Supplied data:
***

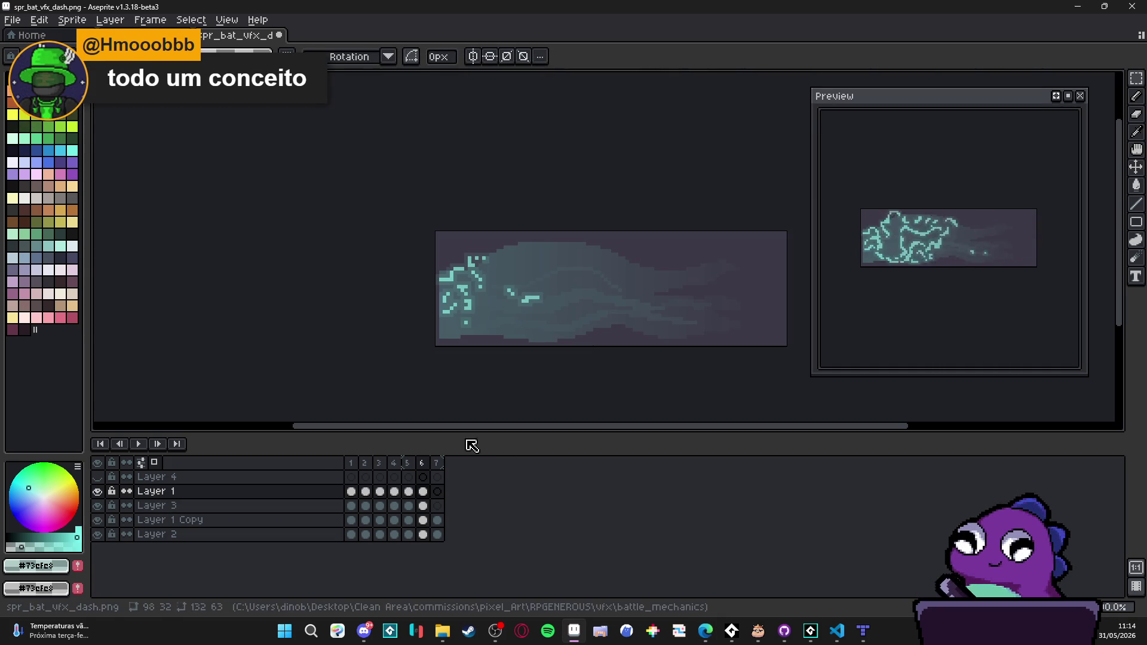
click(99, 521)
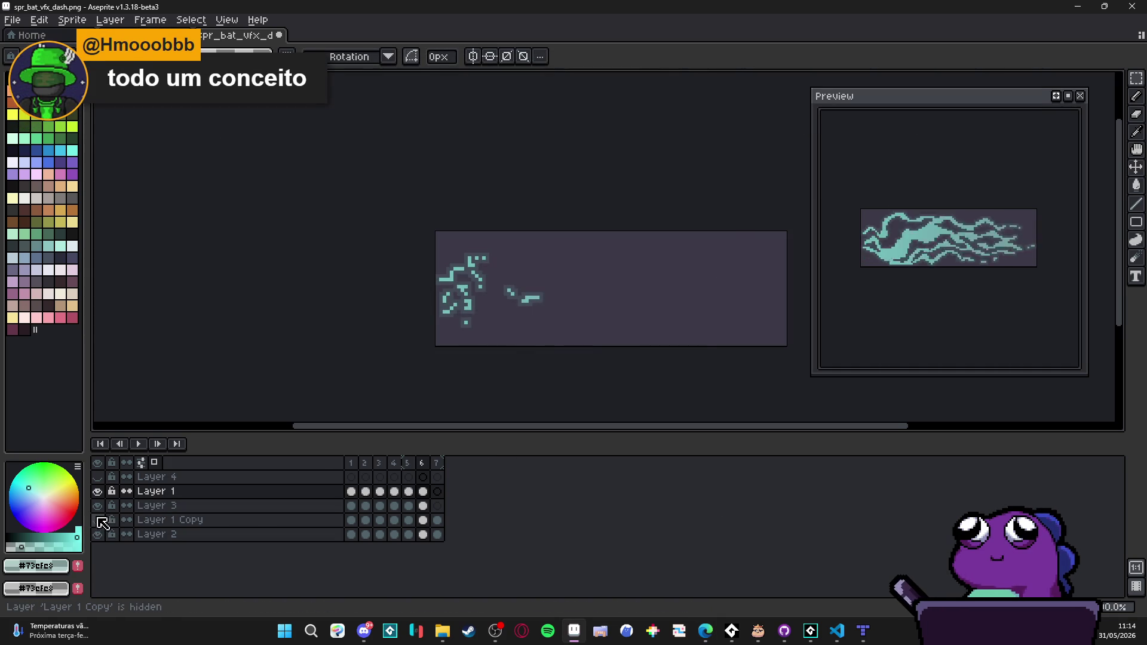
click(351, 476)
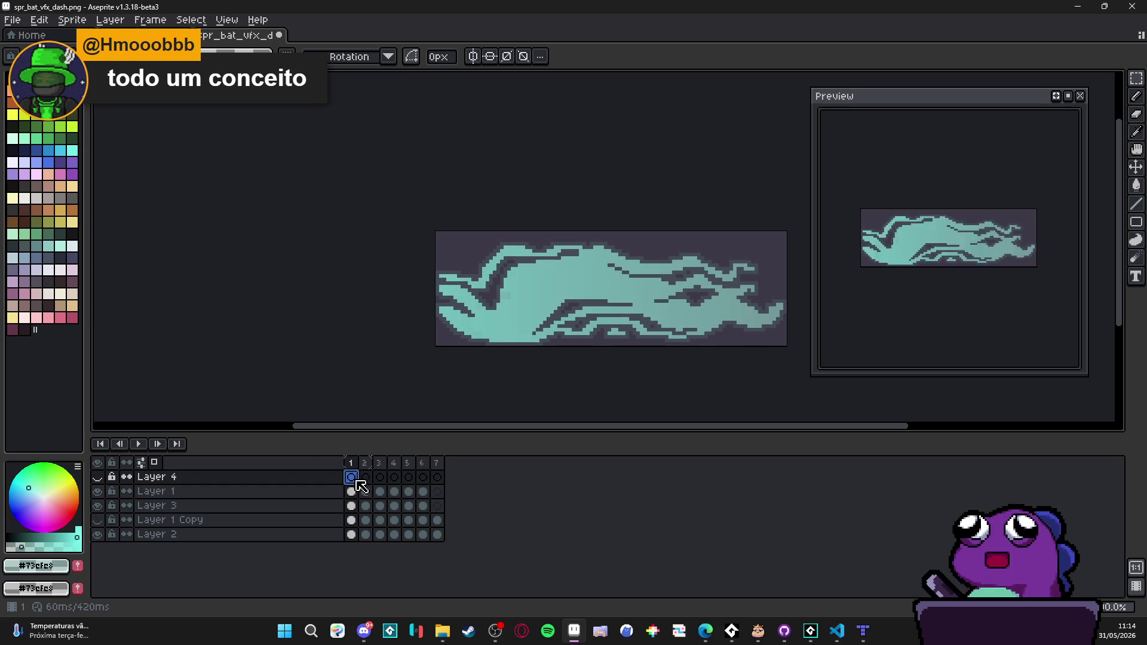
click(98, 491)
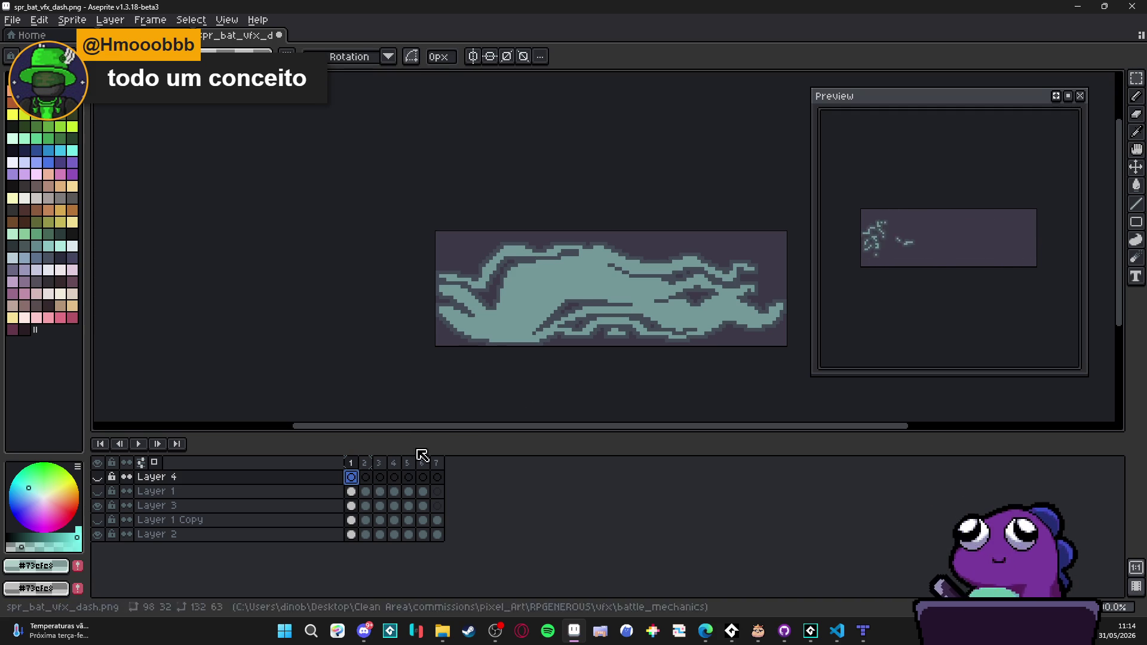
Step: Step through dash frames 2 to 4 and back, then show Layer 1's sixth-frame drawing
click(365, 476)
click(380, 476)
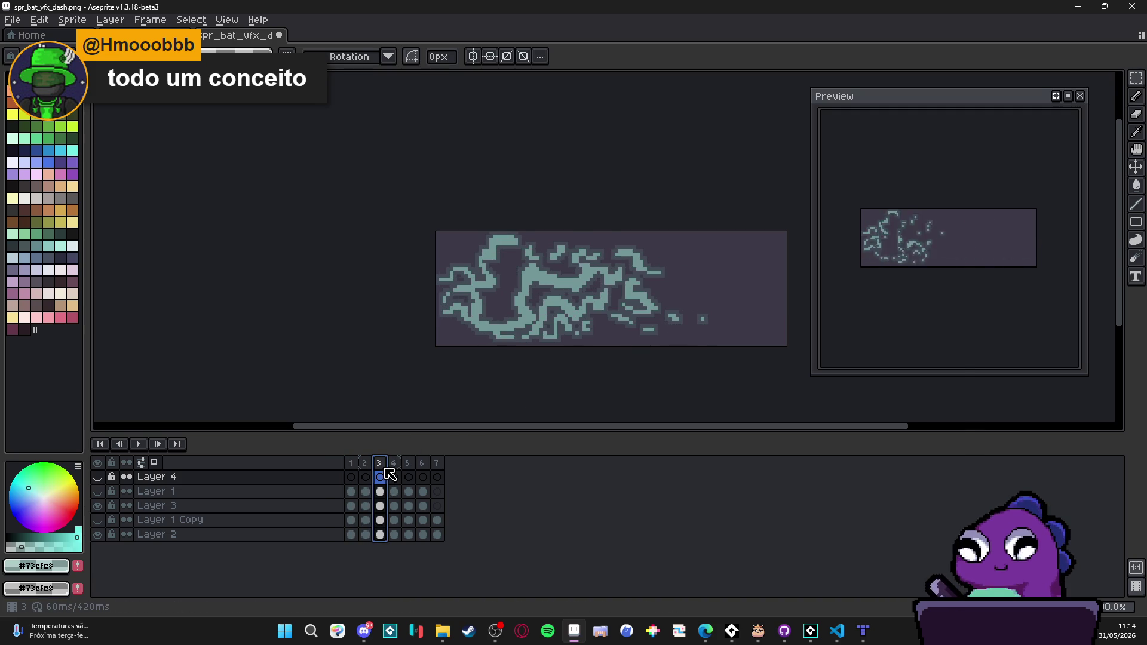
click(394, 476)
click(380, 476)
click(365, 476)
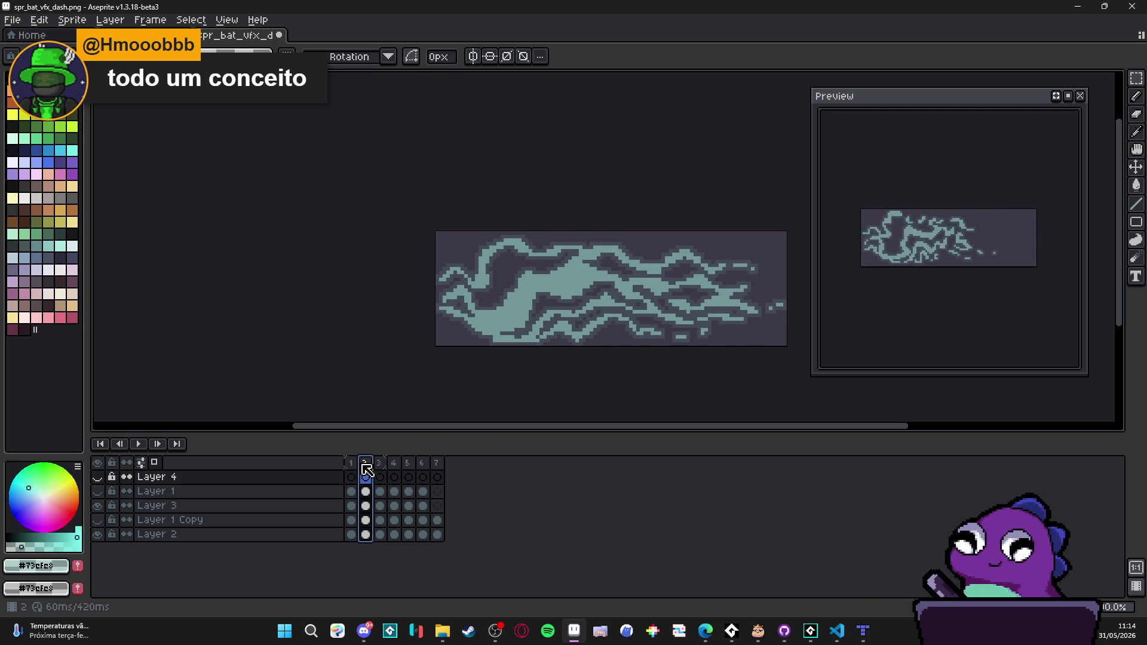
click(423, 491)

***

What to do:
With the pictures left out, copy exactly the lines above from the line containing "click(351, 476)" through the last line of the entries.

Answer:
click(351, 476)
click(98, 491)
Step: Step through dash frames 2 to 4 and back, then show Layer 1's sixth-frame drawing
click(365, 476)
click(380, 476)
click(394, 476)
click(380, 476)
click(365, 476)
click(423, 491)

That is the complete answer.